## WHAT NEEDS TO BE DONE
Copy everything in the data below exactly except the pictures.

------------------------------------

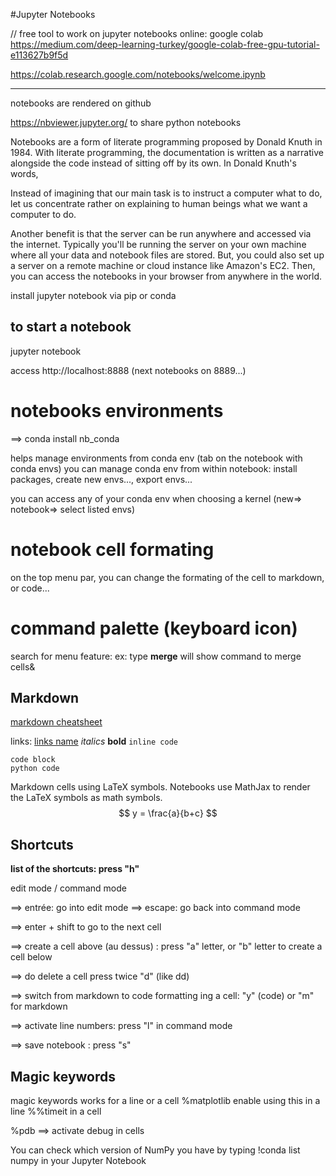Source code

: #Jupyter Notebooks

// free tool to work on jupyter notebooks online:
google colab
https://medium.com/deep-learning-turkey/google-colab-free-gpu-tutorial-e113627b9f5d

https://colab.research.google.com/notebooks/welcome.ipynb


------



notebooks are rendered on github

https://nbviewer.jupyter.org/ to share python notebooks


Notebooks are a form of literate programming proposed by Donald Knuth in 1984. With literate programming, the documentation is written as a narrative alongside the code instead of sitting off by its own. In Donald Knuth's words,

Instead of imagining that our main task is to instruct a computer what to do, let us concentrate rather on explaining to human beings what we want a computer to do.


Another benefit is that the server can be run anywhere and accessed via the internet. Typically you'll be running the server on your own machine where all your data and notebook files are stored. But, you could also set up a server on a remote machine or cloud instance like Amazon's EC2. Then, you can access the notebooks in your browser from anywhere in the world.

install jupyter notebook via pip or conda

## to start a notebook

jupyter notebook

access http://localhost:8888 (next notebooks on 8889...)


# notebooks environments

==> conda install nb_conda

helps manage environments from conda env
(tab on the notebook with conda envs)
you can manage conda env from within notebook: install packages, create new envs..., export envs...

you can access any of your conda env when choosing a kernel (new=> notebook=> select listed envs)

# notebook cell formating

on the top menu par, you can change the formating of the cell to markdown, or code...

# command palette (keyboard icon)

search for menu feature: ex: type **merge** will show command to merge cells&


## Markdown
[markdown cheatsheet](https://github.com/adam-p/markdown-here/wiki/Markdown-Cheatsheet)

links:
[links name](http://url_of_link)
*italics*
**bold**
`inline code`

```
code block
python code
```

Markdown cells using LaTeX symbols. Notebooks use MathJax to render the LaTeX symbols as math symbols. 
$$
y = \frac{a}{b+c}
$$

## Shortcuts

**list of the shortcuts: press "h"**

edit mode / command mode

==> entrée: go into edit mode
==> escape: go back into command mode

==> enter + shift to go to the next cell

==> create a cell above (au dessus) : press "a" letter, or "b" letter to create a cell below

==> do delete a cell press twice "d" (like dd)

==> switch from markdown to code formatting ing a cell: "y" (code) or "m" for markdown

==> activate line numbers: press "l" in command mode

==> save notebook : press "s"


## Magic keywords

magic keywords works for a line or a cell
%matplotlib enable using this in a line
%%timeit in a cell

%pdb ==> activate debug in cells


You can check which version of NumPy you have by typing 
!conda list numpy in your Jupyter Notebook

------------------------------------

## EXPECTED OUTPUT
Source code

: #Jupyter Notebooks

// free tool to work on jupyter notebooks online:
google colab
https://medium.com/deep-learning-turkey/google-colab-free-gpu-tutorial-e113627b9f5d

https://colab.research.google.com/notebooks/welcome.ipynb


------



notebooks are rendered on github

https://nbviewer.jupyter.org/ to share python notebooks


Notebooks are a form of literate programming proposed by Donald Knuth in 1984. With literate programming, the documentation is written as a narrative alongside the code instead of sitting off by its own. In Donald Knuth's words,

Instead of imagining that our main task is to instruct a computer what to do, let us concentrate rather on explaining to human beings what we want a computer to do.


Another benefit is that the server can be run anywhere and accessed via the internet. Typically you'll be running the server on your own machine where all your data and notebook files are stored. But, you could also set up a server on a remote machine or cloud instance like Amazon's EC2. Then, you can access the notebooks in your browser from anywhere in the world.

install jupyter notebook via pip or conda

## to start a notebook

jupyter notebook

access http://localhost:8888 (next notebooks on 8889...)


# notebooks environments

==> conda install nb_conda

helps manage environments from conda env
(tab on the notebook with conda envs)
you can manage conda env from within notebook: install packages, create new envs..., export envs...

you can access any of your conda env when choosing a kernel (new=> notebook=> select listed envs)

# notebook cell formating

on the top menu par, you can change the formating of the cell to markdown, or code...

# command palette (keyboard icon)

search for menu feature: ex: type **merge** will show command to merge cells&


## Markdown
[markdown cheatsheet](https://github.com/adam-p/markdown-here/wiki/Markdown-Cheatsheet)

links:
[links name](http://url_of_link)
*italics*
**bold**
`inline code`

```
code block
python code
```

Markdown cells using LaTeX symbols. Notebooks use MathJax to render the LaTeX symbols as math symbols. 
$$
y = \frac{a}{b+c}
$$

## Shortcuts

**list of the shortcuts: press "h"**

edit mode / command mode

==> entrée: go into edit mode
==> escape: go back into command mode

==> enter + shift to go to the next cell

==> create a cell above (au dessus) : press "a" letter, or "b" letter to create a cell below

==> do delete a cell press twice "d" (like dd)

==> switch from markdown to code formatting ing a cell: "y" (code) or "m" for markdown

==> activate line numbers: press "l" in command mode

==> save notebook : press "s"


## Magic keywords

magic keywords works for a line or a cell
%matplotlib enable using this in a line
%%timeit in a cell

%pdb ==> activate debug in cells


You can check which version of NumPy you have by typing 
!conda list numpy in your Jupyter Notebook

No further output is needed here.